WHAT THE TASK ASKS
The records below are to be restated word for word; their pictures are not.

##### STORED DATA #####

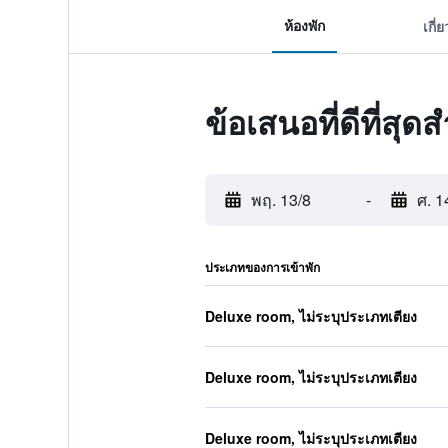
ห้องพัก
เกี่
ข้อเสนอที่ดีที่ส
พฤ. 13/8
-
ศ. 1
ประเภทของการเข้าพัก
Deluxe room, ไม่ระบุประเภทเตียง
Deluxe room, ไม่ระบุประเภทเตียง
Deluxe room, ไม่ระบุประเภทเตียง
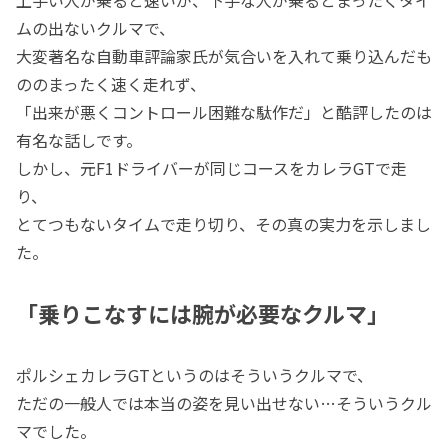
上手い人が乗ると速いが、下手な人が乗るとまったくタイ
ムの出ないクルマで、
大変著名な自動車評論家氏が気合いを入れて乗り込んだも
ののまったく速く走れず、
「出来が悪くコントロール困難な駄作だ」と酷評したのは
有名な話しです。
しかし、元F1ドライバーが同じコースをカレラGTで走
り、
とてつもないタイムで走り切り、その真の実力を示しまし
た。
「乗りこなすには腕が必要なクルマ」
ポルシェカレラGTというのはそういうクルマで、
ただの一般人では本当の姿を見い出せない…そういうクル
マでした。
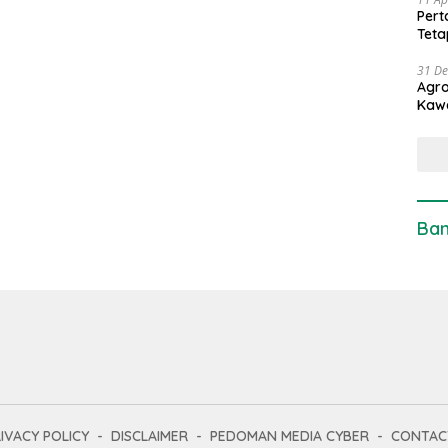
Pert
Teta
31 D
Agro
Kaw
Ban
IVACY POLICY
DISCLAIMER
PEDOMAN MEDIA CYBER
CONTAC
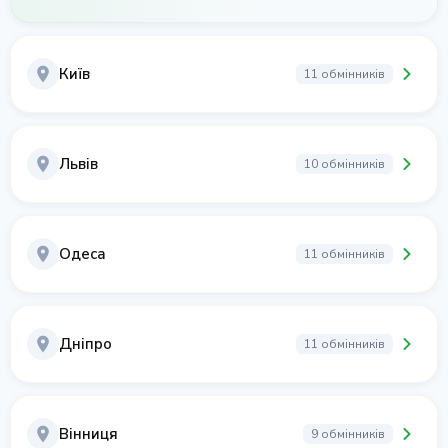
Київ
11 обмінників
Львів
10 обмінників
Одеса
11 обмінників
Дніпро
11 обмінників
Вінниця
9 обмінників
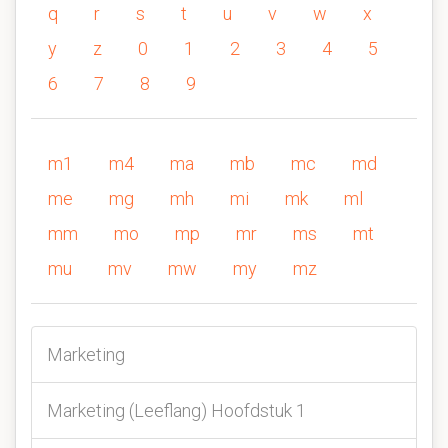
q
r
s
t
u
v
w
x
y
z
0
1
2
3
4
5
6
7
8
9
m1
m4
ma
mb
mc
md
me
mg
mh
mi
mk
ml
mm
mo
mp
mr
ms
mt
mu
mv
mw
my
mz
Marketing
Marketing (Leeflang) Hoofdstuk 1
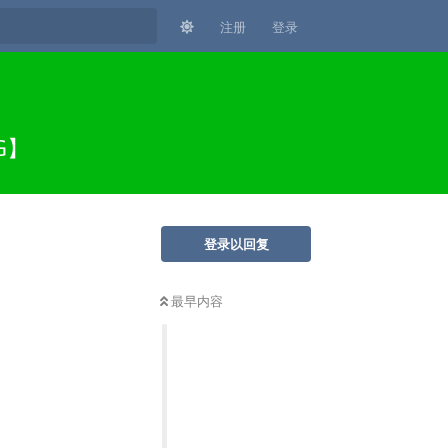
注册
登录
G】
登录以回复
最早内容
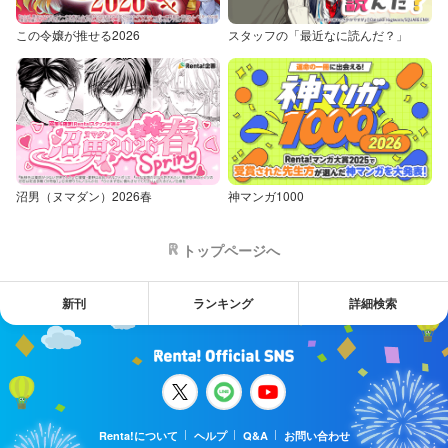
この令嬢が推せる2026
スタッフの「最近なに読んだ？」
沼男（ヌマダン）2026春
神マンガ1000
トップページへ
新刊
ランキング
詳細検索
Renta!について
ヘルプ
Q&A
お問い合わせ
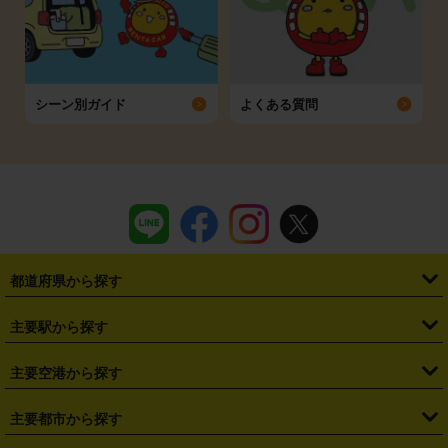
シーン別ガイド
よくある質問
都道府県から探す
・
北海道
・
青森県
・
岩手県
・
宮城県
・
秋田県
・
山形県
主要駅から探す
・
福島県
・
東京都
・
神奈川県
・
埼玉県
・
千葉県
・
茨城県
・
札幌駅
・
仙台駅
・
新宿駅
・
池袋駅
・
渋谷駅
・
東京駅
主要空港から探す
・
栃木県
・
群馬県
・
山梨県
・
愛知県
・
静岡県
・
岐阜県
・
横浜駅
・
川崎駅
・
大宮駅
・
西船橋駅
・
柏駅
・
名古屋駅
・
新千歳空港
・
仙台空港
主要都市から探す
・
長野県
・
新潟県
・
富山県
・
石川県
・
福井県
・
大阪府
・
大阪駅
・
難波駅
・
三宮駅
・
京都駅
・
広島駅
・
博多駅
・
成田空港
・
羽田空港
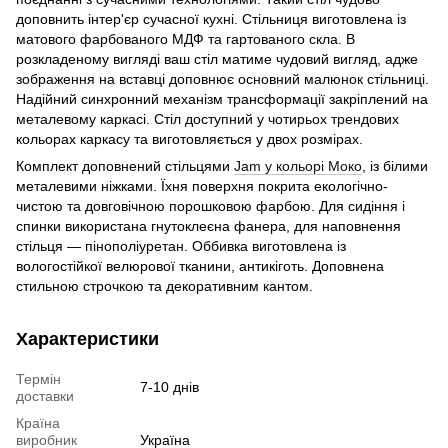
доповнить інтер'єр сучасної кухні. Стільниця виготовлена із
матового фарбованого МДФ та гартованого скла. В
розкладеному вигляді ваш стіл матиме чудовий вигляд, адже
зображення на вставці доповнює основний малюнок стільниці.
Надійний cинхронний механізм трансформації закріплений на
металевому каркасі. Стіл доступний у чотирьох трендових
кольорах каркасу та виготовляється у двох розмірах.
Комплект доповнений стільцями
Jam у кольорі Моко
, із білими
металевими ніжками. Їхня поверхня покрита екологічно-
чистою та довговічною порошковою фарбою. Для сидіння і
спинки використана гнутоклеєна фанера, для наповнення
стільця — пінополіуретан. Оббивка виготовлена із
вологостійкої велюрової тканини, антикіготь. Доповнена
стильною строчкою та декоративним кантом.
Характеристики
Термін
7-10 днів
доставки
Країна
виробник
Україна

#####

WRITTEN SOLUTION
ห้องพัก
เกี่
ข้อเสนอที่ดีที่ส
พฤ. 13/8
-
ศ. 1
ประเภทของการเข้าพัก
Deluxe room, ไม่ระบุประเภทเตียง
Deluxe room, ไม่ระบุประเภทเตียง
Deluxe room, ไม่ระบุประเภทเตียง
上手い人が乗ると速いが、下手な人が乗るとまったくタイ
ムの出ないクルマで、
大変著名な自動車評論家氏が気合いを入れて乗り込んだも
ののまったく速く走れず、
「出来が悪くコントロール困難な駄作だ」と酷評したのは
有名な話しです。
しかし、元F1ドライバーが同じコースをカレラGTで走
り、
とてつもないタイムで走り切り、その真の実力を示しまし
た。
「乗りこなすには腕が必要なクルマ」
ポルシェカレラGTというのはそういうクルマで、
ただの一般人では本当の姿を見い出せない…そういうクル
マでした。
Pert
Teta
31 D
Agro
Kaw
Ban
IVACY POLICY
DISCLAIMER
PEDOMAN MEDIA CYBER
CONTAC
Київ
11 обмінників
Львів
10 обмінників
Одеса
11 обмінників
Дніпро
11 обмінників
Вінниця
9 обмінників
q
r
s
t
u
v
w
x
y
z
0
1
2
3
4
5
6
7
8
9
m1
m4
ma
mb
mc
md
me
mg
mh
mi
mk
ml
mm
mo
mp
mr
ms
mt
mu
mv
mw
my
mz
Marketing
Marketing (Leeflang) Hoofdstuk 1
注册
登录
G】
登录以回复
最早内容
この令嬢が推せる2026
スタッフの「最近なに読んだ？」
沼男（ヌマダン）2026春
神マンガ1000
トップページへ
新刊
ランキング
詳細検索
Renta!について
ヘルプ
Q&A
お問い合わせ
シーン別ガイド
よくある質問
都道府県から探す
・
北海道
・
青森県
・
岩手県
・
宮城県
・
秋田県
・
山形県
主要駅から探す
・
福島県
・
東京都
・
神奈川県
・
埼玉県
・
千葉県
・
茨城県
・
札幌駅
・
仙台駅
・
新宿駅
・
池袋駅
・
渋谷駅
・
東京駅
主要空港から探す
・
栃木県
・
群馬県
・
山梨県
・
愛知県
・
静岡県
・
岐阜県
・
横浜駅
・
川崎駅
・
大宮駅
・
西船橋駅
・
柏駅
・
名古屋駅
・
新千歳空港
・
仙台空港
主要都市から探す
・
長野県
・
新潟県
・
富山県
・
石川県
・
福井県
・
大阪府
・
大阪駅
・
難波駅
・
三宮駅
・
京都駅
・
広島駅
・
博多駅
・
成田空港
・
羽田空港
доповнить інтер'єр сучасної кухні. Стільниця виготовлена із
матового фарбованого МДФ та гартованого скла. В
розкладеному вигляді ваш стіл матиме чудовий вигляд, адже
зображення на вставці доповнює основний малюнок стільниці.
Надійний cинхронний механізм трансформації закріплений на
металевому каркасі. Стіл доступний у чотирьох трендових
кольорах каркасу та виготовляється у двох розмірах.
Комплект доповнений стільцями
Jam у кольорі Моко
, із білими
металевими ніжками. Їхня поверхня покрита екологічно-
чистою та довговічною порошковою фарбою. Для сидіння і
спинки використана гнутоклеєна фанера, для наповнення
стільця — пінополіуретан. Оббивка виготовлена із
вологостійкої велюрової тканини, антикіготь. Доповнена
стильною строчкою та декоративним кантом.
Характеристики
Термін
7-10 днів
доставки
Країна
виробник
Україна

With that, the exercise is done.